:: Task material ::

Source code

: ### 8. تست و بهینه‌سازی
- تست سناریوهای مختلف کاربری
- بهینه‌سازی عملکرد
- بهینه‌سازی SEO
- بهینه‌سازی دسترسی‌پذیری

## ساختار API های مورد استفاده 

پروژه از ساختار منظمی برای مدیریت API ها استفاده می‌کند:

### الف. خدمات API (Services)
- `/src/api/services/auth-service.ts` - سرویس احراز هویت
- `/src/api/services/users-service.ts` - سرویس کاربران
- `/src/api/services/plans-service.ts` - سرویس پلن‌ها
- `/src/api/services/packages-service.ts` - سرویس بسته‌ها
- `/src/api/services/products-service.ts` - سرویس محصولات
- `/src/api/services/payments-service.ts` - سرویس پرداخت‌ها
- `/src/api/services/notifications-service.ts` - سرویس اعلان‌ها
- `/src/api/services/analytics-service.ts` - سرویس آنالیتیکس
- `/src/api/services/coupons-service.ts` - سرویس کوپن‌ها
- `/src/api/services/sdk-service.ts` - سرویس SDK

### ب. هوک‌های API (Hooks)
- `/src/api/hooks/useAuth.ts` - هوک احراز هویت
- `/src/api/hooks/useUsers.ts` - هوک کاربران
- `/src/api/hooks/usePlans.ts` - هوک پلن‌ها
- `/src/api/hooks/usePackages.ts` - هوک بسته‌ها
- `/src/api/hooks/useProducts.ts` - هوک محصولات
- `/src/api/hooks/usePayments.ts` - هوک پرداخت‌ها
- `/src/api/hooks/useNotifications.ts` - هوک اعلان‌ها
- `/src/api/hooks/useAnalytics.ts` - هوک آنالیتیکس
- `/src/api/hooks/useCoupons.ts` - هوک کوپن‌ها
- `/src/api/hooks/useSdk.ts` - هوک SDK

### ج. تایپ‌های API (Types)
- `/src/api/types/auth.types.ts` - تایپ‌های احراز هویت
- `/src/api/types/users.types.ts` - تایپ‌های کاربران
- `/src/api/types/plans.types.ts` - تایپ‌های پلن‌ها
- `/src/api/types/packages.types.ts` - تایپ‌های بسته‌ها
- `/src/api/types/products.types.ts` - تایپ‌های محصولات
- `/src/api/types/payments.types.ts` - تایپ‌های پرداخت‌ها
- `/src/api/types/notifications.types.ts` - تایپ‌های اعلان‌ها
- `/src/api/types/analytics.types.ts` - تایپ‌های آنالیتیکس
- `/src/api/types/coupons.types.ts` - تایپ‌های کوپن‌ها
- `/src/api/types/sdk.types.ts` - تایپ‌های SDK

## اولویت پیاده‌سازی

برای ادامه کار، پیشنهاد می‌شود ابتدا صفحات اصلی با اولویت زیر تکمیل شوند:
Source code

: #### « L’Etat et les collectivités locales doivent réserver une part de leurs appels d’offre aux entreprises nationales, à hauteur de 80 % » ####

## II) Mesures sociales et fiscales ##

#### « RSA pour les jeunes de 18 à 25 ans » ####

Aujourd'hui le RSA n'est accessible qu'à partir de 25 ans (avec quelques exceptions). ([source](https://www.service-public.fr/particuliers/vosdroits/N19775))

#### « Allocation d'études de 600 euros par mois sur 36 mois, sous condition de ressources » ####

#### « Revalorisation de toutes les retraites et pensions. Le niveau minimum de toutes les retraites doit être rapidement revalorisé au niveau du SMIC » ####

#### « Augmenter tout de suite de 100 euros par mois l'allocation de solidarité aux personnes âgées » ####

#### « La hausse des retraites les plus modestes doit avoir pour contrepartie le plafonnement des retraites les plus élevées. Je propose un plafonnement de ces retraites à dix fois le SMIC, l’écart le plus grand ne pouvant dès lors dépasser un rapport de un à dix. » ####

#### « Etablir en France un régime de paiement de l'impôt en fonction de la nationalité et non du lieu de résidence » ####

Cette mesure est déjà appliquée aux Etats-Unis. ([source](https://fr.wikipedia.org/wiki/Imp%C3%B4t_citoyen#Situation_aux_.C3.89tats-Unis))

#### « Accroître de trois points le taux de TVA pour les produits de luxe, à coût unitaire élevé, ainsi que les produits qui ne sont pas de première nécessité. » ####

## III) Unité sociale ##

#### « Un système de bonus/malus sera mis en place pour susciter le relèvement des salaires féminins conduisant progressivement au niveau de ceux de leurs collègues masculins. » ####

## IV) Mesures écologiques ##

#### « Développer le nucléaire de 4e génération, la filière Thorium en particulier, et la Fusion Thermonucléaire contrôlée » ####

:::

Exercise requirements. Reproduce every line of the material above exactly.

Answer to the exercise.
Source code

: ### 8. تست و بهینه‌سازی
- تست سناریوهای مختلف کاربری
- بهینه‌سازی عملکرد
- بهینه‌سازی SEO
- بهینه‌سازی دسترسی‌پذیری

## ساختار API های مورد استفاده 

پروژه از ساختار منظمی برای مدیریت API ها استفاده می‌کند:

### الف. خدمات API (Services)
- `/src/api/services/auth-service.ts` - سرویس احراز هویت
- `/src/api/services/users-service.ts` - سرویس کاربران
- `/src/api/services/plans-service.ts` - سرویس پلن‌ها
- `/src/api/services/packages-service.ts` - سرویس بسته‌ها
- `/src/api/services/products-service.ts` - سرویس محصولات
- `/src/api/services/payments-service.ts` - سرویس پرداخت‌ها
- `/src/api/services/notifications-service.ts` - سرویس اعلان‌ها
- `/src/api/services/analytics-service.ts` - سرویس آنالیتیکس
- `/src/api/services/coupons-service.ts` - سرویس کوپن‌ها
- `/src/api/services/sdk-service.ts` - سرویس SDK

### ب. هوک‌های API (Hooks)
- `/src/api/hooks/useAuth.ts` - هوک احراز هویت
- `/src/api/hooks/useUsers.ts` - هوک کاربران
- `/src/api/hooks/usePlans.ts` - هوک پلن‌ها
- `/src/api/hooks/usePackages.ts` - هوک بسته‌ها
- `/src/api/hooks/useProducts.ts` - هوک محصولات
- `/src/api/hooks/usePayments.ts` - هوک پرداخت‌ها
- `/src/api/hooks/useNotifications.ts` - هوک اعلان‌ها
- `/src/api/hooks/useAnalytics.ts` - هوک آنالیتیکس
- `/src/api/hooks/useCoupons.ts` - هوک کوپن‌ها
- `/src/api/hooks/useSdk.ts` - هوک SDK

### ج. تایپ‌های API (Types)
- `/src/api/types/auth.types.ts` - تایپ‌های احراز هویت
- `/src/api/types/users.types.ts` - تایپ‌های کاربران
- `/src/api/types/plans.types.ts` - تایپ‌های پلن‌ها
- `/src/api/types/packages.types.ts` - تایپ‌های بسته‌ها
- `/src/api/types/products.types.ts` - تایپ‌های محصولات
- `/src/api/types/payments.types.ts` - تایپ‌های پرداخت‌ها
- `/src/api/types/notifications.types.ts` - تایپ‌های اعلان‌ها
- `/src/api/types/analytics.types.ts` - تایپ‌های آنالیتیکس
- `/src/api/types/coupons.types.ts` - تایپ‌های کوپن‌ها
- `/src/api/types/sdk.types.ts` - تایپ‌های SDK

## اولویت پیاده‌سازی

برای ادامه کار، پیشنهاد می‌شود ابتدا صفحات اصلی با اولویت زیر تکمیل شوند:
Source code

: #### « L’Etat et les collectivités locales doivent réserver une part de leurs appels d’offre aux entreprises nationales, à hauteur de 80 % » ####

## II) Mesures sociales et fiscales ##

#### « RSA pour les jeunes de 18 à 25 ans » ####

Aujourd'hui le RSA n'est accessible qu'à partir de 25 ans (avec quelques exceptions). ([source](https://www.service-public.fr/particuliers/vosdroits/N19775))

#### « Allocation d'études de 600 euros par mois sur 36 mois, sous condition de ressources » ####

#### « Revalorisation de toutes les retraites et pensions. Le niveau minimum de toutes les retraites doit être rapidement revalorisé au niveau du SMIC » ####

#### « Augmenter tout de suite de 100 euros par mois l'allocation de solidarité aux personnes âgées » ####

#### « La hausse des retraites les plus modestes doit avoir pour contrepartie le plafonnement des retraites les plus élevées. Je propose un plafonnement de ces retraites à dix fois le SMIC, l’écart le plus grand ne pouvant dès lors dépasser un rapport de un à dix. » ####

#### « Etablir en France un régime de paiement de l'impôt en fonction de la nationalité et non du lieu de résidence » ####

Cette mesure est déjà appliquée aux Etats-Unis. ([source](https://fr.wikipedia.org/wiki/Imp%C3%B4t_citoyen#Situation_aux_.C3.89tats-Unis))

#### « Accroître de trois points le taux de TVA pour les produits de luxe, à coût unitaire élevé, ainsi que les produits qui ne sont pas de première nécessité. » ####

## III) Unité sociale ##

#### « Un système de bonus/malus sera mis en place pour susciter le relèvement des salaires féminins conduisant progressivement au niveau de ceux de leurs collègues masculins. » ####

## IV) Mesures écologiques ##

#### « Développer le nucléaire de 4e génération, la filière Thorium en particulier, et la Fusion Thermonucléaire contrôlée » ####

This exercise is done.